### [Directive a]
In the text about the film Never Love a Stranger, who directed the film?

### [Text excerpt]
----------

‘RAW and VIOLENT’ The 1958 black and white crime thriller film Never Love a Stranger is based on the 1948 bestseller by Harold Robbins, and stars John Drew Barrymore, Lita Milan, Robert Bray, and Steve McQueen in his first credited feature film.
‘RAW and VIOLENT as the book that sold 3,000,000 SIZZLING copies!’
Director Robert Stevens’s 1958 black and white crime thriller film Never Love a Stranger is based on the 1948 best seller novel by Harold Robbins, and stars John Drew Barrymore, Lita Milan, Robert Bray, Steve McQueen, and R G Armstrong. The book sold 3,000,000 copies! Wow, that is a best seller! It is the first credited feature film of Steve McQueen, billed fourth.
Harold Robbins’s gangster novel becomes a mostly uninvolving film in which a young man called Frankie Kane (John Drew Barrymore) is thwarted in his life of crime by his boyhood buddy, a Jewish law student named Martin Cabell (Steve McQueen). Frankie becomes romantically involved with the Cabell family’s maid Julie (Lita Milan).

----------

### [Exercise inputs]

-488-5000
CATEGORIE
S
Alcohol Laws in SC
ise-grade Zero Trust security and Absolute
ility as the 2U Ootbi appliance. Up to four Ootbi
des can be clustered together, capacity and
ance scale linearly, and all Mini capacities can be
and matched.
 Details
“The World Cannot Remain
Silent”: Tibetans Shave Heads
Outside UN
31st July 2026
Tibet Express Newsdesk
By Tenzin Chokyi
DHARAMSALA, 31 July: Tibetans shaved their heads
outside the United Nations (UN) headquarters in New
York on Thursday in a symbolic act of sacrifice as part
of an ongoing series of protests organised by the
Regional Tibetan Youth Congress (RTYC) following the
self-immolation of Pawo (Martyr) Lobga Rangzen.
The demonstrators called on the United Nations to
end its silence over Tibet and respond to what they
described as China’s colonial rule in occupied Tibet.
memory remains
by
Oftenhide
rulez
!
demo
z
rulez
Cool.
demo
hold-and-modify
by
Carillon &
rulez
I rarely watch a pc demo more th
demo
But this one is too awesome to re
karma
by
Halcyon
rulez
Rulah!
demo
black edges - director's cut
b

----------

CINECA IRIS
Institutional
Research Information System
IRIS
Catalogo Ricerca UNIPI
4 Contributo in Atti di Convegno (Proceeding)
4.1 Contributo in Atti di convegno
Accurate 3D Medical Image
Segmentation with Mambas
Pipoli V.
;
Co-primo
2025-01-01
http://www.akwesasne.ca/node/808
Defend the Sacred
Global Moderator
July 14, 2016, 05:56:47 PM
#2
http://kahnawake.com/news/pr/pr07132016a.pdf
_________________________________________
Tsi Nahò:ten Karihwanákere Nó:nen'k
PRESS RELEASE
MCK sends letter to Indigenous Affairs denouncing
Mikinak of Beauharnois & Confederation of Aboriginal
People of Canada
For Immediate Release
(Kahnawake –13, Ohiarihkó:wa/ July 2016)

----------

### [Directive b]
Return the lines of the records verbatim, from the line that contains "CINECA IRIS" up to and including the line that contains "Mikinak of Beauharnois".

### [Exercise output a]
Robert Stevens

### [Exercise output b]
CINECA IRIS
Institutional
Research Information System
IRIS
Catalogo Ricerca UNIPI
4 Contributo in Atti di Convegno (Proceeding)
4.1 Contributo in Atti di convegno
Accurate 3D Medical Image
Segmentation with Mambas
Pipoli V.
;
Co-primo
2025-01-01
http://www.akwesasne.ca/node/808
Defend the Sacred
Global Moderator
July 14, 2016, 05:56:47 PM
#2
http://kahnawake.com/news/pr/pr07132016a.pdf
_________________________________________
Tsi Nahò:ten Karihwanákere Nó:nen'k
PRESS RELEASE
MCK sends letter to Indigenous Affairs denouncing
Mikinak of Beauharnois & Confederation of Aboriginal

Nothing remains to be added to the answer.